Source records
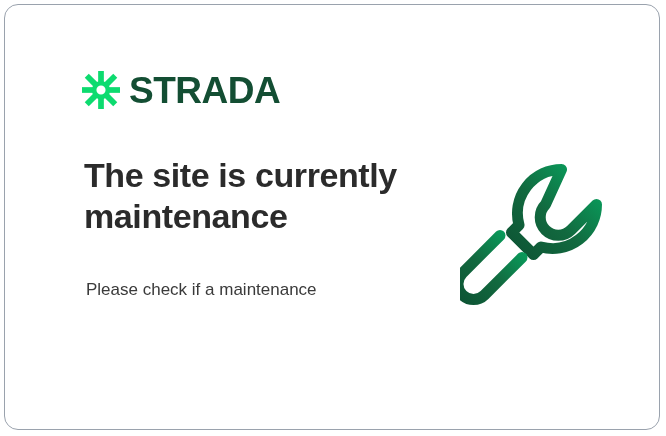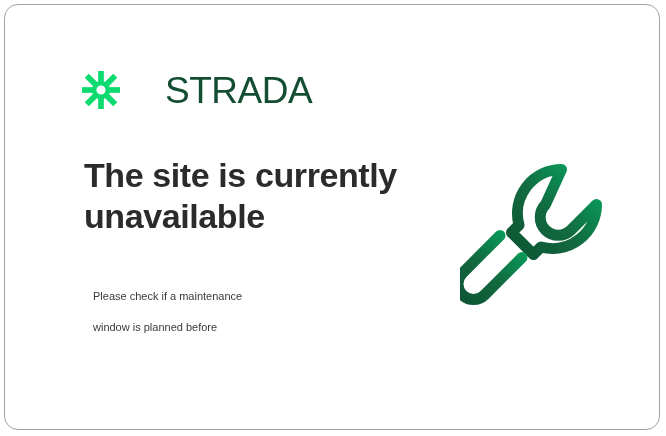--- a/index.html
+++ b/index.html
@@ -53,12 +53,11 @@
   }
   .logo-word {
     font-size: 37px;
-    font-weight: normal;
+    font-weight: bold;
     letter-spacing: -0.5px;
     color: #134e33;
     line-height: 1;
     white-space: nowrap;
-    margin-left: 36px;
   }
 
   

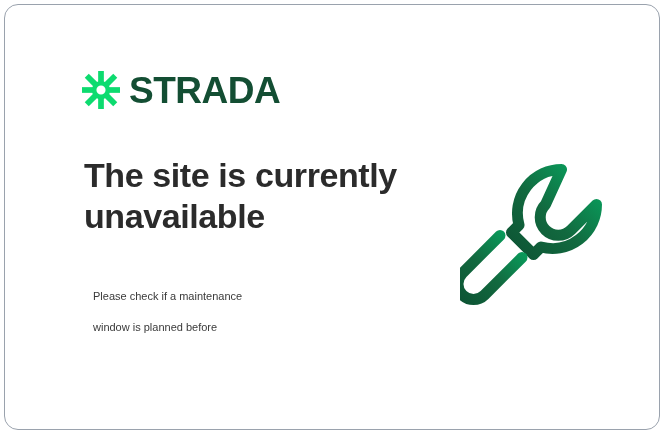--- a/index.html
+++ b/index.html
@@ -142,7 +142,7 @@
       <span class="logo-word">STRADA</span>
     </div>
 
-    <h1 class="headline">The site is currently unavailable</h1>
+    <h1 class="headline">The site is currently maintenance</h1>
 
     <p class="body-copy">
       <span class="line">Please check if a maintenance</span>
* * *
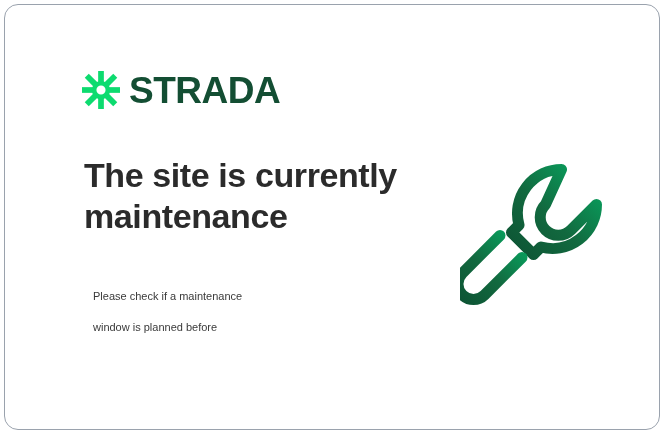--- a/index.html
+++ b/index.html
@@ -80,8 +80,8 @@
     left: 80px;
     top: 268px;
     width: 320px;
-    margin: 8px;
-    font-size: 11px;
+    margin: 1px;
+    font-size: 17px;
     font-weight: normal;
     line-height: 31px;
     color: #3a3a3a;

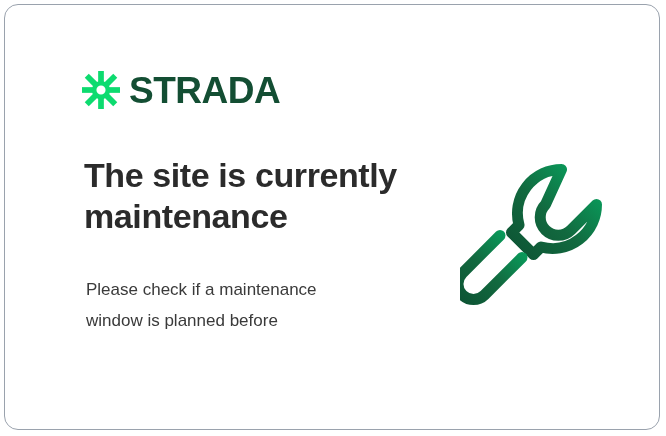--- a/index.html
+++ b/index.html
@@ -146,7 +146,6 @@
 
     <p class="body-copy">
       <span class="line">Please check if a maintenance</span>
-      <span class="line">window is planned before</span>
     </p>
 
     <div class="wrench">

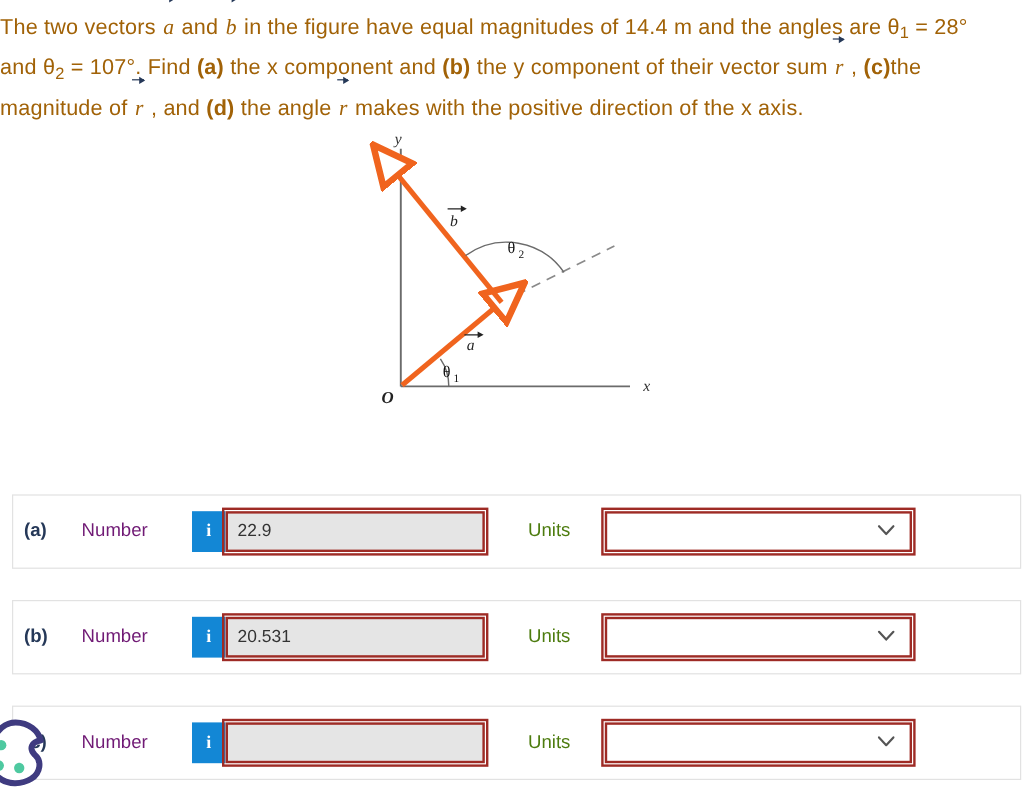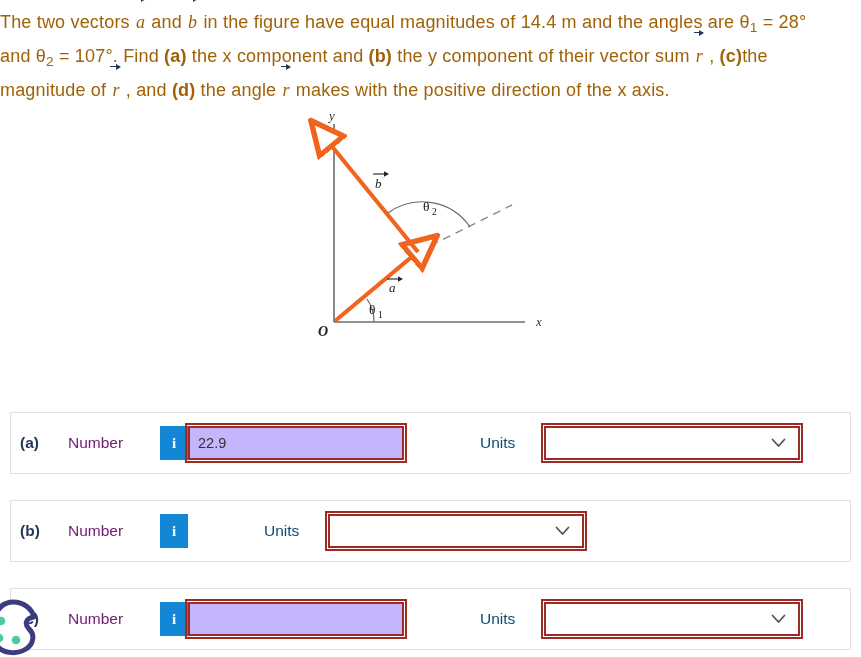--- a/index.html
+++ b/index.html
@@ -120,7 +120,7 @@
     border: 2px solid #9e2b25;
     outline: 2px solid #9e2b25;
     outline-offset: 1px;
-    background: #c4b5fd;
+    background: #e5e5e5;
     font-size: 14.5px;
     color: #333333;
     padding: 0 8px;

## What to work on:
Copy out each line of the data containing the string "color".

## The completed task:
     color: #134e33;
     color: #3a3a3a;
     color: #333333;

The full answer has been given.